**Source extract:**

====

Inhibition of Aurora-A improves insulin resistance by ameliorating islet inflammation and controlling interleukin-6 in a diabetic mouse model.

Aurora-A kinase, a serine/threonine mitotic kinase, is reportedly upregulated in skin tissues of individuals with type 2 diabetes mellitus , although its function in diabetes is unclear. C57BL/6 J mice were utilized to establish a type 2 diabetic model and explore the functions of Aurora-A in diabetes. Aurora-A was highly expressed in the pancreas of the diabetic mice as confirmed by western blot. Inhibition of Aurora-A did not affect fasting blood glucose and body weight, but did improve insulin resistance, as indicated by improved oral glucose tolerance, insulin tolerance, and the Homoeostasis Model Assessment-Insulin Resistance index. Blockade of Aurora-A dramatically decreased the number of infiltrating macrophages in the pancreas in parallel with decreases in the levels of serum insulin and interleukin-6 (IL-6) mRNA. The levels of phosphorylated forms of protein kinase B, which are the key mediators of in insulin resistance, were not induced in liver, adipocyte tissues, and skeletal muscle by alisertib treatment. Our findings indicate that suppression of Aurora-A could at least partially enhance insulin sensitivity by decreasing the number of infiltrating macrophages and IL-6 level in a type 2 diabetic mouse model.

====

**Recorded information:**

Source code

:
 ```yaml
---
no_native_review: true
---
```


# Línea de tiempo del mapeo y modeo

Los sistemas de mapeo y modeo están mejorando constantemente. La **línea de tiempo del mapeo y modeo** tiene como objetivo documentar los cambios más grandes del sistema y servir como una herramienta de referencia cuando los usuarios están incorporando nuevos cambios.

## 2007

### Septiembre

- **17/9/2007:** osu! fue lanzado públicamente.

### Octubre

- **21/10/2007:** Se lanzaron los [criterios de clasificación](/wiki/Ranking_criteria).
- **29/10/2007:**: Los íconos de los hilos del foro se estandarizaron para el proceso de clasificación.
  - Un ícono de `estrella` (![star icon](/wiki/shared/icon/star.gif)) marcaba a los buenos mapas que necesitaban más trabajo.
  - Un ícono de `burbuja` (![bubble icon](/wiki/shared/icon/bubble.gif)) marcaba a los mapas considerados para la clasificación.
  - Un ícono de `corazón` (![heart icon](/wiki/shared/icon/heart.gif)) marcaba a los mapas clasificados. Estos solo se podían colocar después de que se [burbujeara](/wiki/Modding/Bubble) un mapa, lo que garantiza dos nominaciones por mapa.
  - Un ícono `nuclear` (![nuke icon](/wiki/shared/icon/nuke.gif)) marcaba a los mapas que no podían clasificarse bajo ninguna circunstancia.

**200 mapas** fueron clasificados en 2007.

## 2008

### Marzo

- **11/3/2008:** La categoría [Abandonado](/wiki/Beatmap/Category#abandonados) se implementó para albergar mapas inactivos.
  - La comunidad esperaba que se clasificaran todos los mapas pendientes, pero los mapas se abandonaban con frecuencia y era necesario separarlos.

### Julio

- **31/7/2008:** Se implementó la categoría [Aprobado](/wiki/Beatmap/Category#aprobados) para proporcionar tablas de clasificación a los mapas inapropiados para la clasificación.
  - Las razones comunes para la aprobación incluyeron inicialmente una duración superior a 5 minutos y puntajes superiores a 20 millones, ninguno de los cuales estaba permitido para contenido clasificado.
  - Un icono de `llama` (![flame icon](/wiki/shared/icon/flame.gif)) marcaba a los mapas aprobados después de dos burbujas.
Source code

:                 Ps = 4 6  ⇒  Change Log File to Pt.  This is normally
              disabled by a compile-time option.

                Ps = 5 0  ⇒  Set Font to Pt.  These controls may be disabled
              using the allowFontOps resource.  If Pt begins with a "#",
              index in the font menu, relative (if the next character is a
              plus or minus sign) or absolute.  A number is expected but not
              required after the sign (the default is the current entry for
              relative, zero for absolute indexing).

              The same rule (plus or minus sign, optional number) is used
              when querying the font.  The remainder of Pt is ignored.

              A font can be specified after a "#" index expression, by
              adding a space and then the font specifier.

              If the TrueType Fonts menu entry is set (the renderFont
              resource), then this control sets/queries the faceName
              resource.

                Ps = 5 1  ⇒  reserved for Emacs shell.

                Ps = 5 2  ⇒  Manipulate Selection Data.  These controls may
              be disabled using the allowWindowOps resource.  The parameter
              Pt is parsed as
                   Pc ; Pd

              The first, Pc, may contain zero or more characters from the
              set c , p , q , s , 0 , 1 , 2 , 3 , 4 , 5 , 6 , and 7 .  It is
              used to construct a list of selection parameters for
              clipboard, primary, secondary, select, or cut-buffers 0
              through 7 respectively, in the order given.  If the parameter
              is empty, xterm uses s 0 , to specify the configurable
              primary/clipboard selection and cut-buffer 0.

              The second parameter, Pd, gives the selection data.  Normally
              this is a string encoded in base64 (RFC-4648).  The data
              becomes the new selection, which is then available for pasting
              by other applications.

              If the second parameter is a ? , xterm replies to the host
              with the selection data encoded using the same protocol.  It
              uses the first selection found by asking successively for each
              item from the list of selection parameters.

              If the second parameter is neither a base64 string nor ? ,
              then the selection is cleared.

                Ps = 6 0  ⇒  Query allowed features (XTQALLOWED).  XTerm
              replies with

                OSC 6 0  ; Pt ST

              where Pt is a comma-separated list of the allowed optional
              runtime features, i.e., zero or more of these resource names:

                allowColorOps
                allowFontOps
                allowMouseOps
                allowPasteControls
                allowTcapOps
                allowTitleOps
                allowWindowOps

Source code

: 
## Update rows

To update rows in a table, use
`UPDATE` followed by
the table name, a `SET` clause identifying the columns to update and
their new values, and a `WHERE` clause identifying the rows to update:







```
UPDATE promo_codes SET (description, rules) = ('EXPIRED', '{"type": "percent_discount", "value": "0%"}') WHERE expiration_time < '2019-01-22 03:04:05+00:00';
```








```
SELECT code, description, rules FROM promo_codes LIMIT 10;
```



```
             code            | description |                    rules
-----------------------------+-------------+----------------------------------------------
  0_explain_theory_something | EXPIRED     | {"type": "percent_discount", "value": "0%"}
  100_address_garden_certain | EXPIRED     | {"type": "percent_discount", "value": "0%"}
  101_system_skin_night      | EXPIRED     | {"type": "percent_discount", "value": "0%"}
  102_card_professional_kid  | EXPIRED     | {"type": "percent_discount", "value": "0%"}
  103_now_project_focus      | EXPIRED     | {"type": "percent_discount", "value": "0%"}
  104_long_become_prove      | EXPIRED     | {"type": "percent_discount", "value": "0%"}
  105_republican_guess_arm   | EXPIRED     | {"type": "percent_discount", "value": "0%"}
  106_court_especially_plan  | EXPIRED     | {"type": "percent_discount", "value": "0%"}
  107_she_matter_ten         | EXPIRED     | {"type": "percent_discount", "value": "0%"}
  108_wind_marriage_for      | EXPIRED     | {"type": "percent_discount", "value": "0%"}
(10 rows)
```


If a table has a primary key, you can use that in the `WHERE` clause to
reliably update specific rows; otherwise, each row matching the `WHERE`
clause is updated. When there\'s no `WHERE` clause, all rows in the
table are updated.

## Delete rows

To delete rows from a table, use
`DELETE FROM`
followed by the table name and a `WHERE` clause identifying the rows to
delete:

====

**Your tasks:**
(1) Answer these questions using the Aurora-A abstract above, one line each:
(a) In which organ of the diabetic mice was Aurora-A highly expressed, and what method confirmed this?
(b) Which two measures did inhibiting Aurora-A leave unaffected?
(c) In which tissues did alisertib treatment not induce phosphorylated protein kinase B?
(2) Rewrite the paragraph of the Aurora-A abstract beginning "Aurora-A kinase, a serine/threonine mitotic kinase" as a short bulleted list that keeps its main facts.

**Problem solutions:**
(1)
(a) The pancreas; western blot confirmed it.
(b) Fasting blood glucose and body weight.
(c) Liver, adipocyte tissues, and skeletal muscle.

(2)
- Aurora-A, a serine/threonine mitotic kinase, is reportedly upregulated in skin tissues of people with type 2 diabetes mellitus, but its role in diabetes is unclear.
- C57BL/6 J mice were used as a type 2 diabetic model to study Aurora-A's functions.
- Western blot showed high Aurora-A expression in the pancreas of the diabetic mice.
- Inhibiting Aurora-A did not change fasting blood glucose or body weight. It did improve insulin resistance, as shown by oral glucose tolerance, insulin tolerance, and the HOMA-IR index.
- Blocking Aurora-A sharply reduced infiltrating macrophages in the pancreas. Serum insulin and IL-6 mRNA levels fell alongside.
- Alisertib did not induce phosphorylated protein kinase B, a key mediator of insulin resistance, in liver, adipocyte tissues, or skeletal muscle.
- Conclusion: suppressing Aurora-A may at least partly enhance insulin sensitivity by lowering infiltrating macrophages and IL-6 in this model.